Agency: NSF | Branch: Standard Grant | Program: | Phase: INFORMATION TECHNOLOGY RESEARC | Award Amount: 4.00M | Year: 2016
This project addresses a rapidly growing opportunity: the ability of the research community to use high-frequency mobile sensor data. Mobile sensors (embedded in phones, vehicles, wearables, and the environment) continuously capture data in great detail, and have the potential to address problems in a range of scientific and engineering domains. This effort focuses upon a specific case -- health data -- that builds upon several capabilities developed in National Institutes of Health (NIH) sponsored projects for assembling and analyzing health data collected through mobile sensors and apps. Improvements to the usefulness of extremely noisy, distributed data can serve many communities, and the components are extensible outside the human health domain.

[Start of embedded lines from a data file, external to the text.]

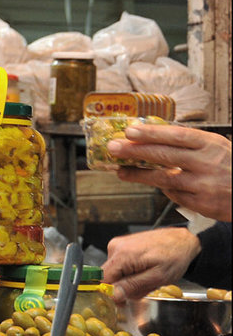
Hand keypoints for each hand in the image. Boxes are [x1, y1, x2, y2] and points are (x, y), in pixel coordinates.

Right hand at [101, 227, 201, 303]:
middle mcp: (115, 247)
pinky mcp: (121, 246)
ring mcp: (117, 245)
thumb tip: (113, 295)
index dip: (111, 294)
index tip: (124, 301)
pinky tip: (144, 269)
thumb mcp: (158, 277)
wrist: (181, 240)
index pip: (103, 280)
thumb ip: (133, 286)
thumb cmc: (175, 256)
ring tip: (148, 276)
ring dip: (129, 280)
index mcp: (122, 255)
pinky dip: (131, 272)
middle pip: (109, 277)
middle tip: (145, 286)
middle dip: (125, 286)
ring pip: (115, 272)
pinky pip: (120, 265)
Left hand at [108, 124, 231, 221]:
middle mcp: (207, 164)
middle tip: (113, 148)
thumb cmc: (232, 166)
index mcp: (211, 145)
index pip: (176, 136)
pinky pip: (175, 195)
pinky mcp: (203, 204)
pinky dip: (164, 189)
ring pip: (164, 179)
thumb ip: (190, 142)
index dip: (151, 133)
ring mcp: (205, 185)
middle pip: (165, 156)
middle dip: (135, 151)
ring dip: (139, 175)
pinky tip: (155, 184)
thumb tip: (152, 135)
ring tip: (121, 171)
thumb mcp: (218, 147)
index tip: (129, 131)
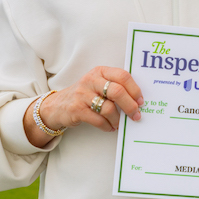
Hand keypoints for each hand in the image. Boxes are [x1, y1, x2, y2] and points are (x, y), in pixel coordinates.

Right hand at [24, 66, 143, 146]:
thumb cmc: (85, 95)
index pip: (123, 76)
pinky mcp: (76, 109)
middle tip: (136, 115)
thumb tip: (138, 100)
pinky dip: (107, 126)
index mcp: (100, 71)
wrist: (57, 105)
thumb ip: (115, 86)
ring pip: (108, 108)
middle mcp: (91, 80)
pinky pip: (98, 119)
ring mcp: (82, 94)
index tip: (141, 101)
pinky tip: (110, 127)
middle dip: (130, 105)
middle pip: (118, 91)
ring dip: (118, 119)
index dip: (135, 89)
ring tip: (119, 124)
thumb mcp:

Mobile sensors present a distinct set of data challenges: the data quantity and quality fluctuate, and uncertainty can be high. Establishing provenance on such noisy data is a challenge, and there are limitations on access to data from human subjects. This project addresses several of the distinctive challenges associated with mobile sensor data. Variability is addressed by providing detailed annotation with metadata (such as provenance and quality), and by providing facilities for context-specific reasoning about the metadata. The system captures provenance metadata along with data in a stream, and propagates this information alongside derived data from one stage to the next. This creates cyberinfrastructure that makes it possible to replay mobile device data with different configurations, to comparatively benchmark two algorithms or to diagnose erroneous output. The project builds upon the capabilities and success of the NIH-funded Center of Excellence in Mobile Sensor Data to Knowledge (MD2K), which provides an open-source cyberinfrastructure enabling the collection, curation, analysis, visualization, and interpretation of high-frequency mobile sensor data. Conducting research with mobile sensor data collected by others continues to be challenging; this project develops a companion open-source provenance cyberinfrastructure, facilitating the sharing of the mobile sensor data itself. Results include metadata standards, interfaces, and runtime support for annotating data streams with the source (sensor, location, sampling rate, continuous or episodic), semantics of output (number, probability, class), provenance (features, rules for decision), and validation (specificity, sensitivity, benchmark used). The infrastructure accommodates a wide variety of data types and enables data discovery, analytics, visualization, integration, and validation by third party researchers. The project improves the ability of the wider scientific and engineering community to use mobile sensing systems and metadata, and it also has immediate, tangible societal benefits in health and wellness.
This award by the Advanced Cyberinfrastructure Division is jointly supported by the NSF Directorate for Computer & Information Science & Engineering (Division of Computer and Network Systems, and Division of Information and Intelligent Systems).